ASTRO POR ACASO

Em 1975, sob a tutela do Prof. Petrus Van Oo, reativou-se o teatro amador em Sobral, quando encenamos, como peça principal, “Luzia Homem”, com elogiosa atuação de Bobô Sampaio e Diana Holanda. Todavia, o amadorismo teatral sobralense atingira o ápice em 1955, com supervisão geral do Pe. Marconi Montezuma. Sem interesses materiais, apresentávamo-nos com amor e abnegação. Os espetáculos – que superlotavam o Teatro São João – tinham suas rendas destinadas como ajuda à manutenção do Abrigo Sagrado Coração de Jesus.

Egressos do Grupo Cênico do Teatro Glória (1938), onde foi depois o Cine Rangel, hoje demolido, nosso Teatro Escola Sobralense, pertencente à Congregação Mariana, era dirigido por Clotário Aguiar (comediante) e Hugo Vinãs (dramaturgo). Nosso elenco constituía uma família unida, inclusive nas turnês pelas cidades circunvizinhas, cujas encenações ocorriam nos salões paroquiais. Além deste colunista, destacavam-se: Camilo Mendes Sousa (Bibiu), Mauro Andrade, Chiquito Borges, Guido Ponte, Salu Montezuma, Ivanira Azevedo, Carolina de Paula Pessoa, Zuleica Viana, Edmirtes Arruda etc. Alberto Jácome atuava como contra-regra, visivelmente neurastênico e tenso.

No contexto, não era possível prescindir do “pau-pra-toda-obra”, o herói anônimo. Este, por trás da cortina, preparava o palco, cenários, iluminação, camarins e ajudava na coreografia, sem aparecer. Contudo muito estimado pelo grupo. Havia ainda o “ponto”, colaborador que ficava sob cúpula côncava no meio da ribalta, soprando o que os atores deveriam dialogar; hoje não mais existe, o “script” tem que ser decorado. O herói anônimo do Teatro São João, onde morava em um quartinho, era “Seu José”, com irrisória remuneração e diariamente “troviscado”. Cinquentão celibatário e misantropo.
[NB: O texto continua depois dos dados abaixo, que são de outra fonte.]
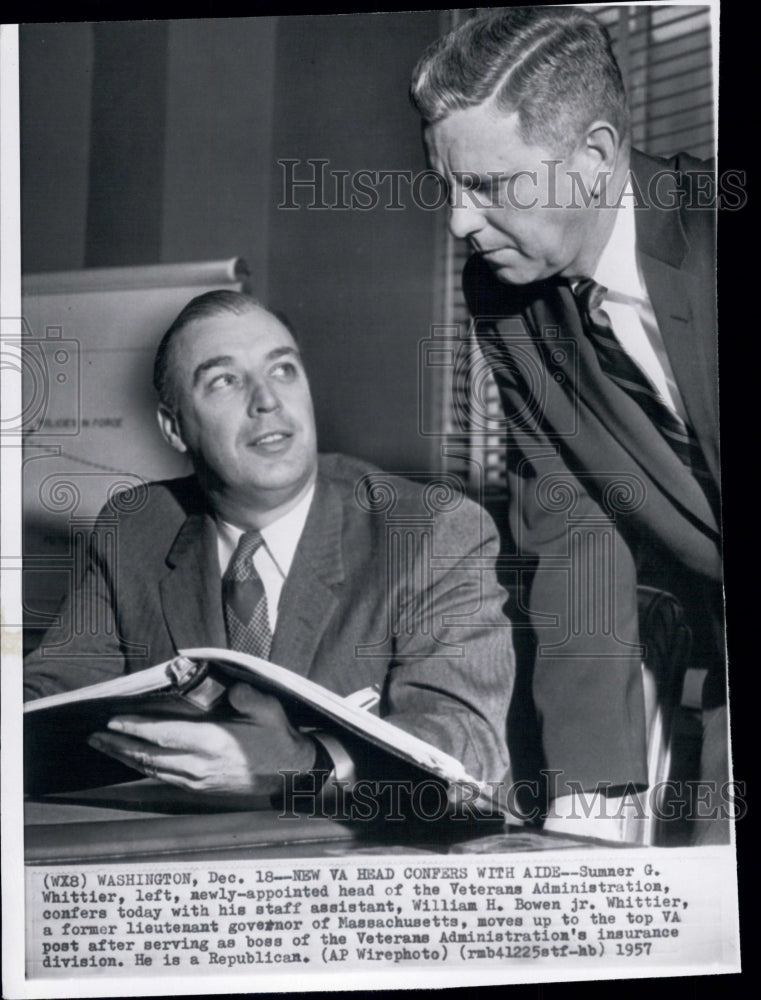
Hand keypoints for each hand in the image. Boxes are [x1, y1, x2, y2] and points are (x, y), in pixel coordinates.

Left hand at [87, 683, 315, 796]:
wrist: (290, 773)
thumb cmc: (277, 737)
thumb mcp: (269, 711)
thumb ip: (249, 698)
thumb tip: (232, 690)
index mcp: (214, 743)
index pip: (165, 736)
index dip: (136, 729)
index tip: (113, 721)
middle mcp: (201, 765)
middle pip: (149, 756)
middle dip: (119, 745)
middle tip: (94, 735)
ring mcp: (199, 780)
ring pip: (152, 770)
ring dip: (125, 757)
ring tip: (105, 746)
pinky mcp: (200, 788)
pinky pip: (163, 778)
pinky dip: (142, 768)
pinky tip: (133, 759)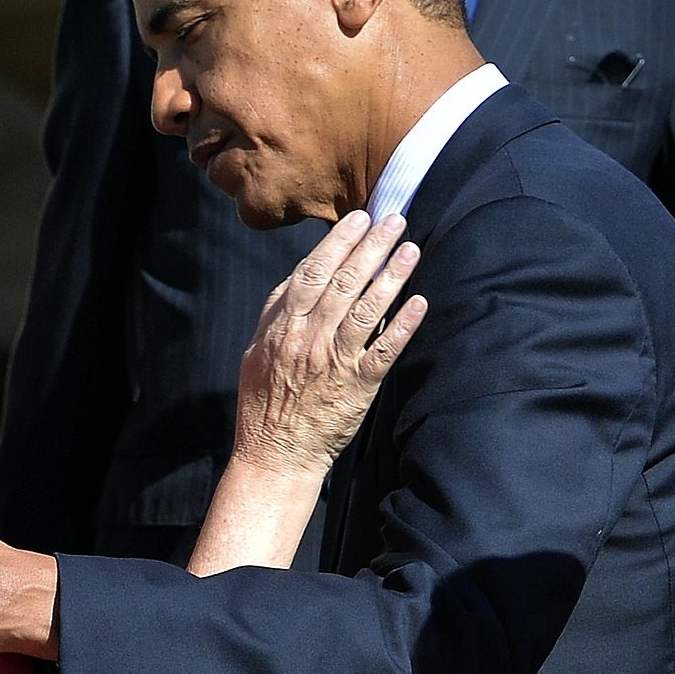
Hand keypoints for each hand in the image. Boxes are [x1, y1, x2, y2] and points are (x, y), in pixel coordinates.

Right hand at [231, 210, 426, 478]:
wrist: (274, 454)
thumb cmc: (263, 402)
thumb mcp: (255, 350)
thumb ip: (276, 313)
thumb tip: (297, 277)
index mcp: (283, 327)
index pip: (312, 272)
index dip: (338, 242)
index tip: (358, 218)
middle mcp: (309, 339)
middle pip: (344, 283)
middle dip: (371, 247)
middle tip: (394, 220)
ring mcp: (334, 362)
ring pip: (366, 310)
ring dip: (392, 277)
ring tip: (411, 249)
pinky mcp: (357, 387)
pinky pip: (384, 351)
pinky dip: (402, 325)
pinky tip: (419, 302)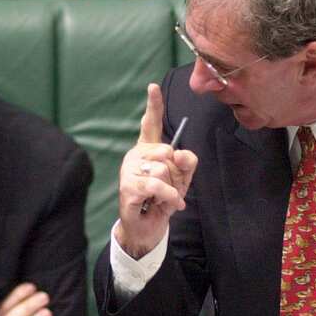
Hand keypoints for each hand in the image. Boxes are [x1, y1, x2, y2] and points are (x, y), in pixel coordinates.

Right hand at [114, 83, 197, 258]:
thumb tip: (180, 154)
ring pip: (162, 169)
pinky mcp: (128, 188)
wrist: (149, 228)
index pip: (150, 123)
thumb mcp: (182, 179)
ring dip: (172, 189)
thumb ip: (187, 162)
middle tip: (169, 189)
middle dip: (176, 174)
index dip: (153, 105)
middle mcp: (136, 156)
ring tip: (164, 199)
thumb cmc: (163, 200)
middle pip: (167, 151)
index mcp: (148, 149)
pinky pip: (157, 185)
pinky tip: (167, 205)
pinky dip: (168, 197)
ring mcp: (129, 171)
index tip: (153, 86)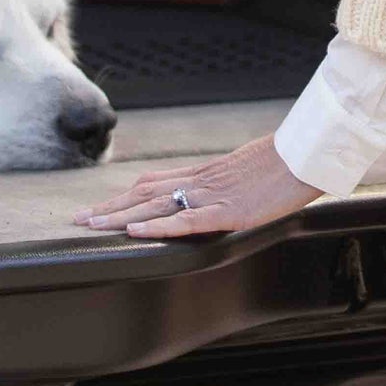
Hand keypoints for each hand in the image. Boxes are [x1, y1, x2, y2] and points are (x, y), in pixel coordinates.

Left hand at [73, 134, 321, 236]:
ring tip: (91, 225)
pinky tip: (136, 231)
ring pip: (156, 206)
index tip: (99, 206)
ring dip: (120, 216)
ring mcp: (213, 196)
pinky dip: (158, 226)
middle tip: (78, 220)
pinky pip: (186, 219)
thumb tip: (219, 191)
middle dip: (110, 209)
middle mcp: (201, 182)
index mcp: (205, 174)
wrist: (307, 154)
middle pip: (145, 195)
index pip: (154, 183)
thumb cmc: (285, 161)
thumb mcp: (247, 170)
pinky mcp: (228, 211)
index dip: (124, 196)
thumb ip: (226, 182)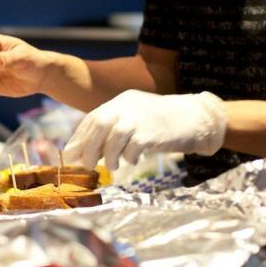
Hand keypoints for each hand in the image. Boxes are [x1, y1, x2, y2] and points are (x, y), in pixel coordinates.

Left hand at [62, 89, 226, 170]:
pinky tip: (132, 160)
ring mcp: (141, 118)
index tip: (70, 155)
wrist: (195, 118)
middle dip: (89, 148)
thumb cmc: (161, 123)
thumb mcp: (135, 118)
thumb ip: (113, 130)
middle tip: (86, 165)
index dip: (80, 138)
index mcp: (121, 101)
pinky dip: (128, 157)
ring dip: (108, 156)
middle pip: (100, 125)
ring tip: (113, 165)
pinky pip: (133, 147)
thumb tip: (84, 152)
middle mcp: (129, 106)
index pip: (93, 118)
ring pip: (114, 137)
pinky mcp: (153, 132)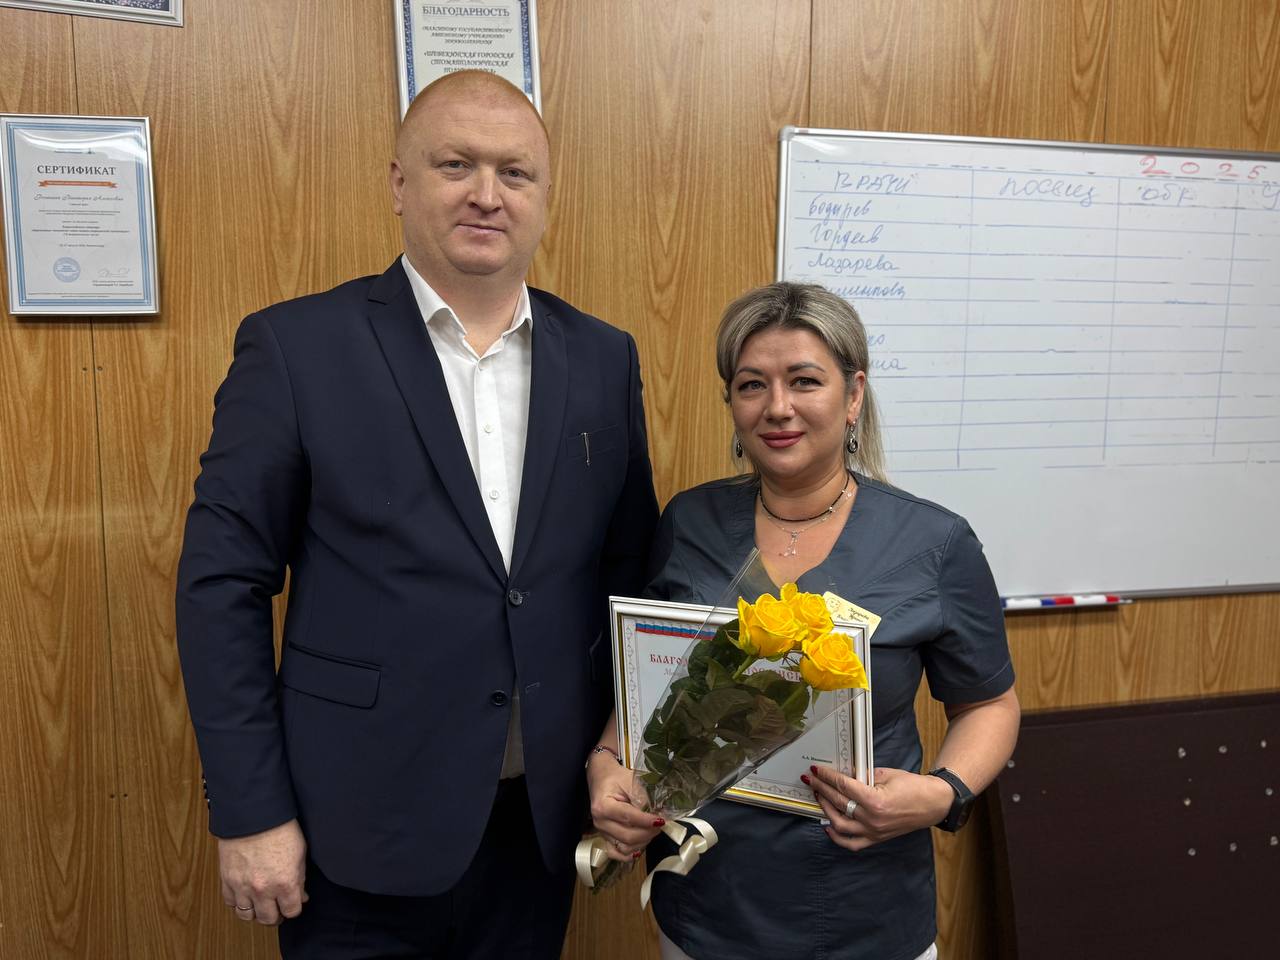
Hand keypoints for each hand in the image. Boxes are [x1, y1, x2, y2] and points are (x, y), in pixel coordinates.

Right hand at [218, 818, 307, 924]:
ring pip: (247, 916)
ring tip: (261, 904)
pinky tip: (245, 895)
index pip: (292, 911)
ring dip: (255, 912)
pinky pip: (230, 902)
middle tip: (278, 908)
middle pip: (268, 919)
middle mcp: (263, 890)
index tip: (294, 903)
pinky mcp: (227, 880)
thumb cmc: (279, 828)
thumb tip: (300, 895)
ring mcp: (242, 887)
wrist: (253, 814)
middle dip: (276, 915)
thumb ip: (300, 878)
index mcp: (285, 883)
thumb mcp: (300, 853)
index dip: (294, 908)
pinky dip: (238, 902)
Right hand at [586, 752, 664, 861]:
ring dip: (643, 842)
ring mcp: (601, 832)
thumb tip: (659, 814)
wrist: (601, 778)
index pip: (628, 817)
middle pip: (628, 836)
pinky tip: (640, 847)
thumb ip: (644, 797)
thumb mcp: (631, 781)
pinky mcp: (605, 838)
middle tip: (661, 824)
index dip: (647, 821)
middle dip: (649, 832)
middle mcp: (600, 822)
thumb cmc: (616, 778)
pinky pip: (616, 854)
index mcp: (603, 806)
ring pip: (625, 847)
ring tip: (653, 830)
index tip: (662, 819)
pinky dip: (630, 854)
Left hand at [806, 765, 954, 851]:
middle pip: (838, 803)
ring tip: (819, 796)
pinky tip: (828, 827)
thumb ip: (863, 776)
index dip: (827, 777)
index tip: (816, 770)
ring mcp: (874, 832)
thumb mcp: (886, 774)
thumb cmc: (913, 787)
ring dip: (825, 809)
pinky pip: (852, 843)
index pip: (843, 786)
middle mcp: (872, 819)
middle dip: (821, 789)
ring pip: (839, 825)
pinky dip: (837, 837)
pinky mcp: (876, 839)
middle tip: (811, 780)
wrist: (933, 804)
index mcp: (875, 800)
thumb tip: (843, 775)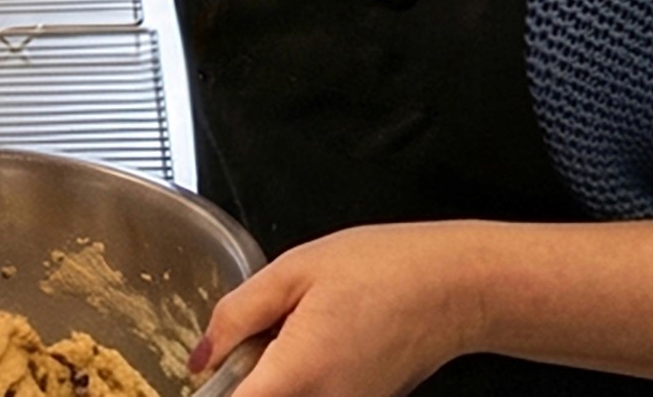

Alcunhado de “Zé Boquinha”: boca peba, aloirado, e sempre suado pelas montagens e conservação dos cenários.

Em determinada apresentação, no palco estava, anteriormente montado por Zé Boquinha, um poste com lampião para ser aceso na hora da cena por pessoa que, SEM DIZER NADA, entrasse, acendesse e voltasse. Para a função, por demais secundária, foi escolhido Zé Boquinha que vivia irritado com o apelido. Tornaram-se corriqueiras as confusões nos ensaios, quando se pedia: “Seu Zé Boquinha, traga isso ou aquilo”. Ele estourava e reagia com respostas obscenas. Taciturno por natureza, era o ideal para o desempenho de apenas acender o lampião sem dar uma palavra. Persuadido por Pe. Marconi, aceitou a ínfima missão, embora compurgido por mórbida ansiedade, visto ter horror de enfrentar plateia. O contra-regra controlava o momento de entrar e o ponto a maneira de proceder sem necessidade de Zé Boquinha falar. Tudo combinado. Chegou a hora H. Zé Boquinha, de “cara cheia”, nervosíssimo e indeciso, foi empurrado para o palco por Alberto Jácome. Atônito, desvirtuou a tarefa. De braços abertos e voz trêmula, olhou para o público e repetiu a orientação do ponto: -“acende o lampião e sai, acende o lampião e sai”. Não era pra ter falado. O ponto desorientou-se e gritou: “Zé Boquinha, idiota, vai embora”. Zé Boquinha extrapolou. Arrancou o lampião e jogou no ponto, dizendo: -“porra, Zé Boquinha é a mãe, é a mãe”. O ponto saiu da cúpula, subiu ao palco e engalfinharam-se.

O burburinho tomou conta do ambiente. A plateia, de pé, admitindo que o espontâneo (?) show fazia parte da encenação, batia palmas e mais palmas. Nós atores principais ficamos em segundo plano e Zé Boquinha, inconscientemente, roubou a cena, tornando-se o melhor astro da noitada.

Nos dias seguintes, por onde passava, não suportava as ovações dos fãs: “Zé Boquinha, Zé Boquinha, parabéns. Sem nada entender, reagia com os mesmos impropérios, viciado numas biritas no Beco do Cotovelo e nos tijolinhos de leite do Camerino, deixou de frequentar este, na época, bucólico recanto, por não aceitar a fama (?).